Here’s what we found:

  • Knife-Minced: Once again mild, with a little bit of chewable garlic clove that is tender and sweet.
  • Garlic Press: Stronger overall flavor than the knife minced, with a medium burn in the throat. It’s a little sweet but also a little harsh.
  • Mortar and Pestle: Quite sweet with tender mashed chunks. Pretty tasty, with a very mild burn that sets in late in the back of the mouth.
  • Knife Pureed: The baby bear—neither too sweet nor too harsh, too mild nor too strong.
  • Smash and Destroy: The garlic clove emits some sulfur notes, but it also has a sweetness to it, with a not-too-strong burn.
  • Microplane: The burn sets in faster than the others, with a slightly acrid taste, but not nearly as bad as raw. Unpleasant bitter aftertaste hangs in the mouth, but it’s not severe.

What we think is important here are the broad-stroke observations: heat appears to tame the strength of the raw garlic in all cases.

But those aggressive allicins (and whatever compounds they turn into overtime and when exposed to heat) are still stronger with more finely minced and pressed garlic.

Meanwhile, the microplane sample continues to stand out as the strongest of them all, though not nearly as much as when it was raw.

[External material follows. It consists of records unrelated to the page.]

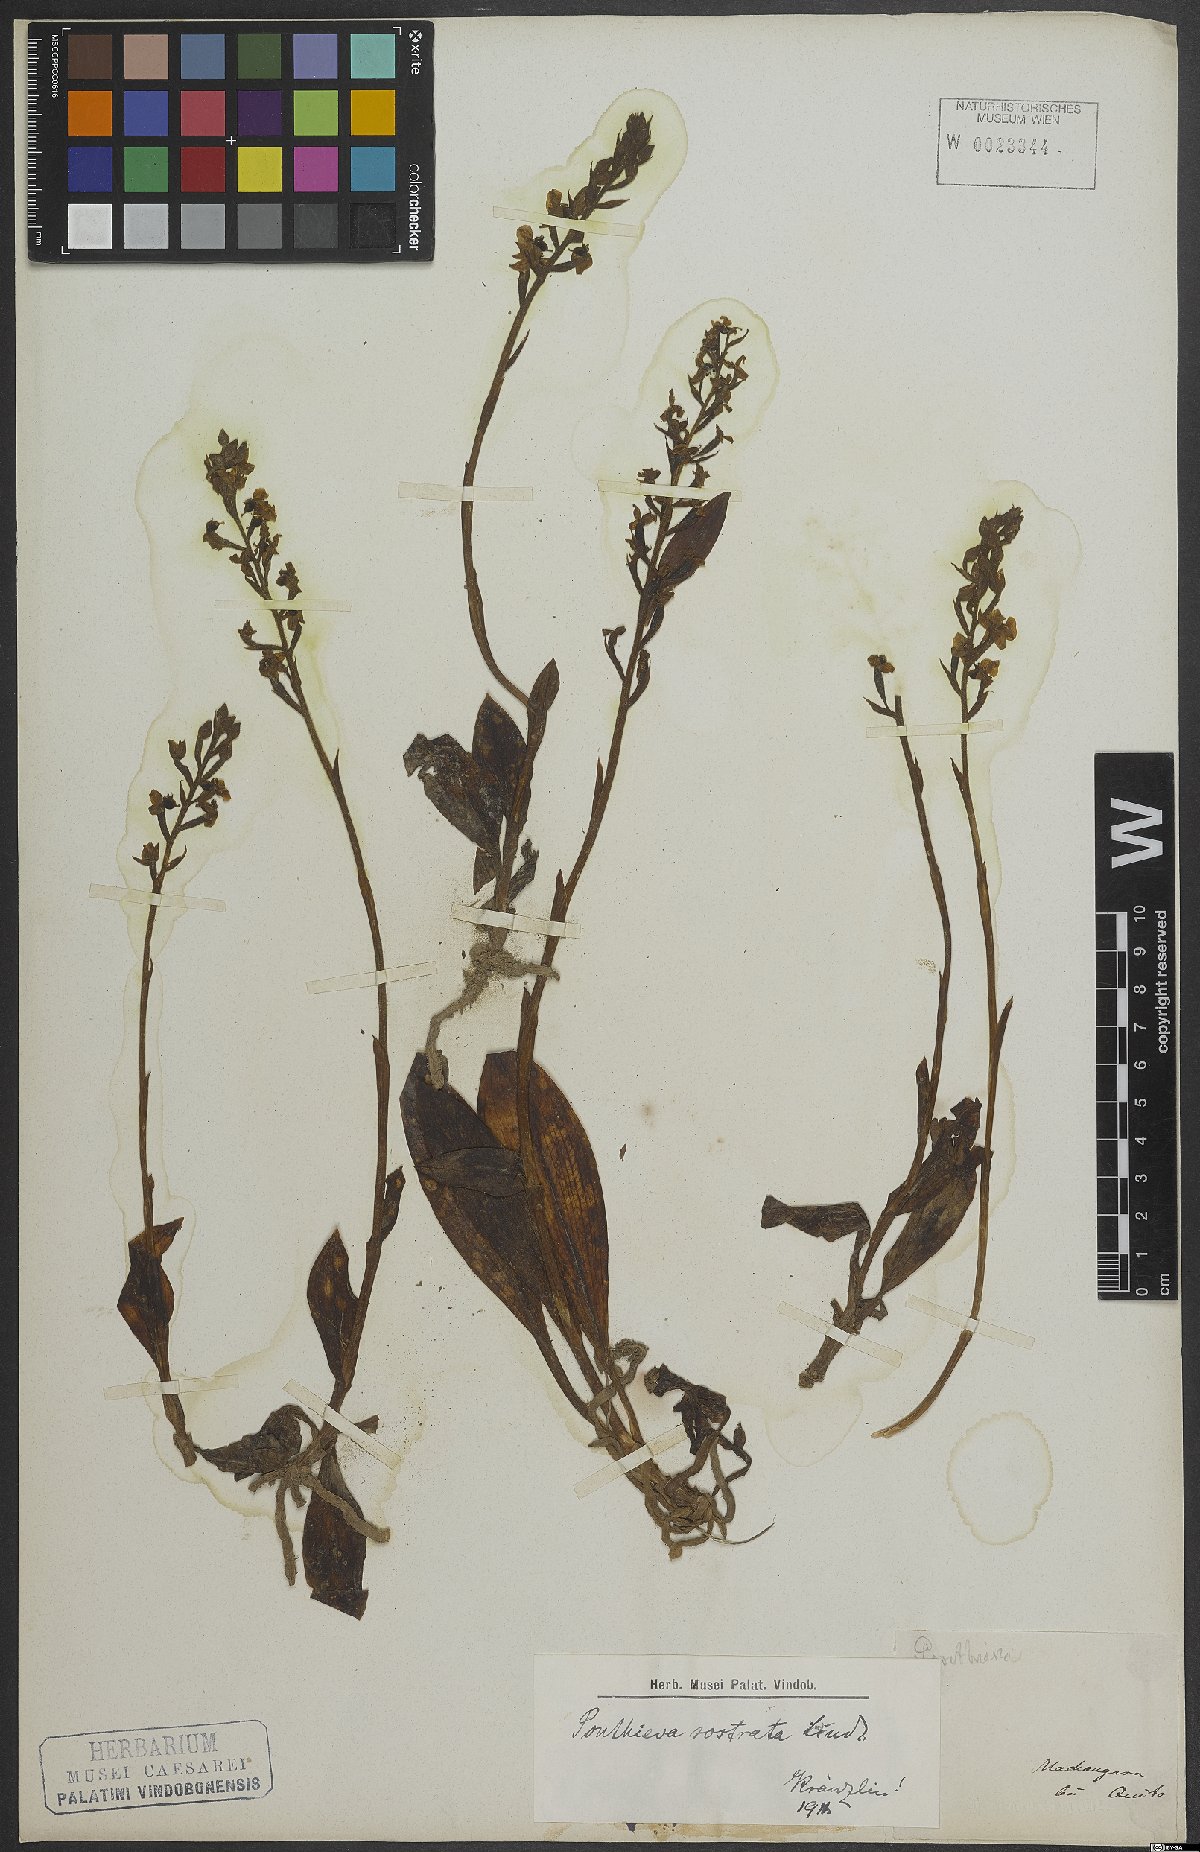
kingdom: Plantae
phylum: Tracheophyta
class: Liliopsida
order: Asparagales
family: Orchidaceae
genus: Ponthieva
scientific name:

Tips For Prepping and Cooking Garlic

  • Don’t chop garlic in advance. The longer cut garlic sits, the harsher its flavor.
  • Pay attention to how fine you mince the garlic. The finer the mince, the stronger the flavor.
  • When cooking with minced garlic, add after all other vegetables have been softened. You don’t want to burn it.
  • Don’t cook garlic over high heat for more than 30 seconds. Stir it constantly until it releases its flavor and fragrance.
  • Use the minced garlic immediately, or within 1 hour of mincing.
  • If you don’t use it right away, store in an airtight container in the refrigerator for no more than 6 hours.
  • We find that one medium minced garlic to clove gives about ½ to 1 teaspoon of minced garlic. Therefore three to four medium minced garlic to cloves yield about 1 tablespoon of minced garlic.

Conclusion

Everything seems to be better with minced garlic, indeed. Nothing smells better than 1 clove of garlic minced cooking on the stove.

Garlic is a crucial ingredient in almost any stirred food, elevating our recipes and giving them extra flavoring that is so delicious.

Knowing how to mince garlic is the first knife skill to master your own kitchen. 

We hope our fantastic methods help turn mincing garlic an effortless task for you. Let’s practice!